━━━ Stored data
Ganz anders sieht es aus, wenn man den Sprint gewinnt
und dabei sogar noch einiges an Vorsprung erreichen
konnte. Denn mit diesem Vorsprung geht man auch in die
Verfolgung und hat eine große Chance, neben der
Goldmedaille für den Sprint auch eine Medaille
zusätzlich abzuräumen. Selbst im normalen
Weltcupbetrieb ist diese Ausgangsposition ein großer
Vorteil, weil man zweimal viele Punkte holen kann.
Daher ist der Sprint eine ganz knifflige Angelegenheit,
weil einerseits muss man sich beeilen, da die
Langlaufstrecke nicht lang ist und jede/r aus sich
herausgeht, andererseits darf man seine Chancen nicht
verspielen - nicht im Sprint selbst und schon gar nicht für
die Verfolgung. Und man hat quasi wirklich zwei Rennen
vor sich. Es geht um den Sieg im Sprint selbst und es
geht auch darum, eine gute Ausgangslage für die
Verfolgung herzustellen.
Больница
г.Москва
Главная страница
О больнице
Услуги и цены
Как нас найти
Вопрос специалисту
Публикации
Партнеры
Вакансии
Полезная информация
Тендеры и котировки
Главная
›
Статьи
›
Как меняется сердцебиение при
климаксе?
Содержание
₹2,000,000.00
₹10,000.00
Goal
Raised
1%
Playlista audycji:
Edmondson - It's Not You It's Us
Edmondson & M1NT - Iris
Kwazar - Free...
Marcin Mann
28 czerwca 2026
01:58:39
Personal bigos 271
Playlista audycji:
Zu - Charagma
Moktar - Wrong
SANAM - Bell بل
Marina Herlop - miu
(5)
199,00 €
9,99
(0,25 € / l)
━━━━━━
## What to do
Report each line in the data that contains the word "Vorsprung", treating uppercase and lowercase as different.

## Solution to the problem
und dabei sogar noch einiges an Vorsprung erreichen
konnte. Denn mit diesem Vorsprung geht man auch in die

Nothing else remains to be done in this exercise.